PIPELINE FOR GENERATING EDITABLE GRAPHIC DESIGNS FROM NATURAL LANGUAGE PROMPTS

Publication number:

US20250124622

Publication date:

2025-04-17

Section:

Physics

Class:

G06T11/60

Inventors:

Sumithra BHAKTHAVATSALAM Kirkland, WA, United States

Gaurav Vinayak TENDOLKAR Reston, VA, United States

Assignee:

Microsoft Technology Licensing, LLC Redmond, WA, United States

Applicant:

Microsoft Technology Licensing, LLC Redmond, WA, United States

Smart overview of the Invention

A novel device is introduced that enhances graphic design generation through natural language prompts. This device uses a processor and memory to execute instructions that transform user input into editable graphic designs. It employs a two-step process involving a Large Language Model (LLM) and a text-to-image model, allowing users to input textual descriptions of desired designs, which are then restructured and transformed into visual proposals.

Background

Traditional design applications rely heavily on template libraries to offer design suggestions. These applications often have a limited number of templates, constraining their ability to meet diverse user preferences. The effectiveness of these applications in proposing suitable designs is proportional to the size and variety of their template catalogs. Despite having large libraries, older applications still face challenges in providing personalized design options due to static template limitations.

Technical Solution

The proposed solution leverages generative AI technologies to overcome the limitations of static template libraries.

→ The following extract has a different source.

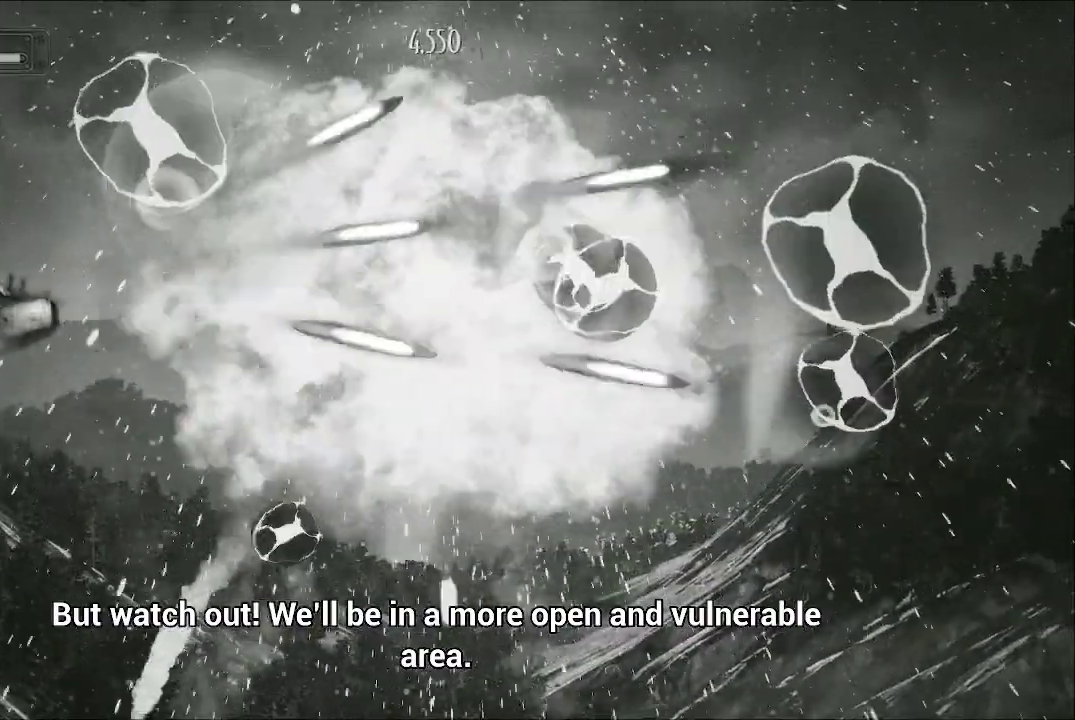
{"buttons": ["A"], "left_stick": "up-right", "right_stick": "center", "events": [[167, "left_stick", "right"], [333, "left_stick", "up-right"]]}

By using generative AI, the system can produce unlimited design variations beyond the constraints of existing templates. This approach utilizes Natural Language Processing (NLP) to interpret user descriptions and generate design suggestions that align closely with user intent, even for brief or ambiguous inputs.

Challenges and Approaches

Several technical challenges are addressed, including understanding natural language prompts and retrieving relevant content for designs. The system needs to accurately interpret user requests and translate them into visual elements. Text-to-image models help fill gaps in asset libraries by generating images based on pre-trained data. However, these models are traditionally designed for photo-realistic images, not editable graphic designs, presenting unique challenges in producing design-like outputs.

Implementation

A chain-of-models approach is employed, combining generative AI with deep learning models to produce editable graphic designs from natural language prompts. The system operates through a user interface on devices like desktops or tablets, where users can input design descriptions. The application processes these inputs through LLMs and text-to-image models to create proposed designs, which users can further edit and personalize according to their needs.